> _Aufgaben_
• 1. Wie viele Bäume wachsen laut dem Text über die nordischen Wälder im borealen Waldökosystem?
• 2. Schreibe den Text über die nordischen Wälder im Anschluss an seinen letzten Satz weiter.

Die nordischen Wälder: wichtig für Menschen, Tiere und fürs Klima
- Nachricht
Archiviert | Inhalt wird nicht mehr aktualisiert
Sie speichern riesige Mengen Kohlenstoff, sind Heimat von Millionen Menschen, Tier- und Pflanzenarten: die Wälder des Nordens. Wie lange können sie den Klimawandel noch bremsen?
Sie ist gigantisch, scheint beinahe unendlich: Die Waldwildnis, die die Arktis um den gesamten Erdball herum zwischen dem 50. und 70. Breitengrad umgibt. Dieser sogenannte boreale, das heißt nördliche, Waldgürtel erstreckt sich von Alaska und Kanada über die skandinavischen Länder bis nach Russland an das Beringmeer.
Das Waldökosystem, das den poetischen lateinischen Namen Silva Borealis trägt, umfasst etwa 16 Millionen Quadratkilometer; rund 750 Milliarden Bäume wachsen dort. Es ist nach den tropischen Wäldern das zweitgrößte Waldökosystem der Welt – und von immenser Bedeutung für die Menschen und den gesamten Planeten.

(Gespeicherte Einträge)
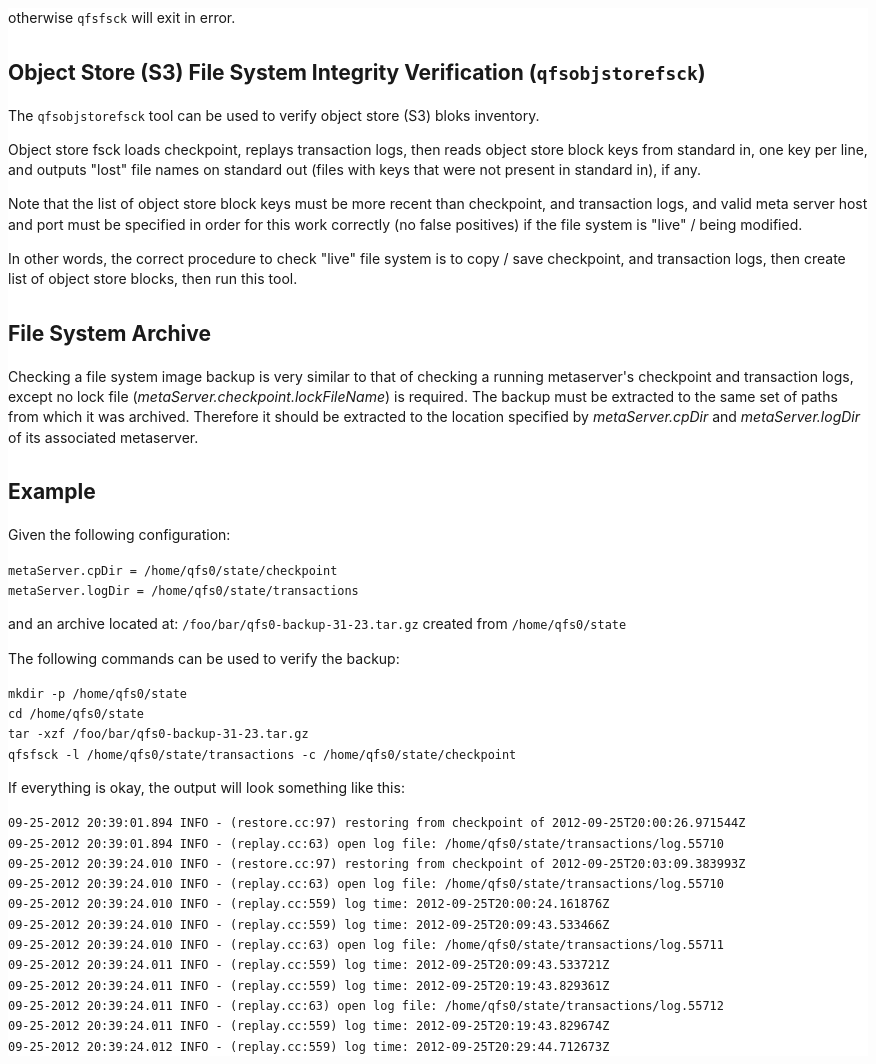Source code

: otherwise `qfsfsck` will exit in error.

Object Store (S3) File System Integrity Verification (`qfsobjstorefsck`)
------------------------------------------------------------------------
The `qfsobjstorefsck` tool can be used to verify object store (S3) bloks inventory.

Object store fsck loads checkpoint, replays transaction logs, then reads
object store block keys from standard in, one key per line, and outputs "lost"
file names on standard out (files with keys that were not present in standard
in), if any.

Note that the list of object store block keys must be more recent than
checkpoint, and transaction logs, and valid meta server host and port must be
specified in order for this work correctly (no false positives) if the file
system is "live" / being modified.

In other words, the correct procedure to check "live" file system is to copy /
save checkpoint, and transaction logs, then create list of object store
blocks, then run this tool.

File System Archive
-------------------
Checking a file system image backup is very similar to that of checking a
running metaserver's checkpoint and transaction logs, except no lock file
(*metaServer.checkpoint.lockFileName*) is required. The backup must be
extracted to the same set of paths from which it was archived. Therefore it
should be extracted to the location specified by *metaServer.cpDir* and
*metaServer.logDir* of its associated metaserver.

Example
-------
Given the following configuration:

    metaServer.cpDir = /home/qfs0/state/checkpoint
    metaServer.logDir = /home/qfs0/state/transactions

and an archive located at: `/foo/bar/qfs0-backup-31-23.tar.gz` created from
`/home/qfs0/state`

The following commands can be used to verify the backup:

    mkdir -p /home/qfs0/state
    cd /home/qfs0/state
    tar -xzf /foo/bar/qfs0-backup-31-23.tar.gz
    qfsfsck -l /home/qfs0/state/transactions -c /home/qfs0/state/checkpoint

If everything is okay, the output will look something like this:

    09-25-2012 20:39:01.894 INFO - (restore.cc:97) restoring from checkpoint of 2012-09-25T20:00:26.971544Z
    09-25-2012 20:39:01.894 INFO - (replay.cc:63) open log file: /home/qfs0/state/transactions/log.55710
    09-25-2012 20:39:24.010 INFO - (restore.cc:97) restoring from checkpoint of 2012-09-25T20:03:09.383993Z
    09-25-2012 20:39:24.010 INFO - (replay.cc:63) open log file: /home/qfs0/state/transactions/log.55710
    09-25-2012 20:39:24.010 INFO - (replay.cc:559) log time: 2012-09-25T20:00:24.161876Z
    09-25-2012 20:39:24.010 INFO - (replay.cc:559) log time: 2012-09-25T20:09:43.533466Z
    09-25-2012 20:39:24.010 INFO - (replay.cc:63) open log file: /home/qfs0/state/transactions/log.55711
    09-25-2012 20:39:24.011 INFO - (replay.cc:559) log time: 2012-09-25T20:09:43.533721Z
    09-25-2012 20:39:24.011 INFO - (replay.cc:559) log time: 2012-09-25T20:19:43.829361Z
    09-25-2012 20:39:24.011 INFO - (replay.cc:63) open log file: /home/qfs0/state/transactions/log.55712
    09-25-2012 20:39:24.011 INFO - (replay.cc:559) log time: 2012-09-25T20:19:43.829674Z
    09-25-2012 20:39:24.012 INFO - (replay.cc:559) log time: 2012-09-25T20:29:44.712673Z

> _Lösungen_
• 1. Dort wachsen rund 750 Milliarden Bäume.

• 2.
Speicher für eine Billion Tonnen Kohlenstoff
Denn neben den tropischen Wäldern ist Silva Borealis der größte Kohlenstoffspeicher der Welt. Eine Studie, die die bisherigen wissenschaftlichen Analysen des borealen Kohlenstoffspeichers auswertet, zeigt: Im Durchschnitt binden die nördlichen Wälder permanent etwa 1000 Gigatonnen Kohlenstoff (1.000.000.000.000, also eine Billion Tonnen). Zum Vergleich: Unsere deutschen Wälder speichern rund 1,1 Milliarden Tonnen.
Anders als im tropischen Wald oder bei uns, sind es in den Wäldern des Nordens vor allem die Böden, die den Kohlenstoff speichern: 95 Prozent lagern dort. Doch die Böden leiden unter dem immer weiter voranschreitenden Klimawandel; durch die Erwärmung der Erde tauen ehemalige Permafrostböden auf. Um gegenzusteuern ist es wichtig, die nordischen Wälder nicht weiter zu zerstören – damit die Böden, auf denen sie stehen, nicht vom Kohlenstoffspeicher zur Kohlenstoffquelle werden.
Kahlschlag auf riesigen Flächen
Denn der aktuelle Klimawandel begünstigt schon jetzt die immer häufiger auftretenden Waldbrände – zunehmende Dürreperioden sind der Grund. Fast 60 Prozent des Waldverlustes in den nordischen Wäldern kann auf Feuer zurückgeführt werden – vielerorts werden sie sogar absichtlich gelegt, um billig an den Rohstoff Holz zu gelangen oder Landnutzungsvorgaben zu umgehen.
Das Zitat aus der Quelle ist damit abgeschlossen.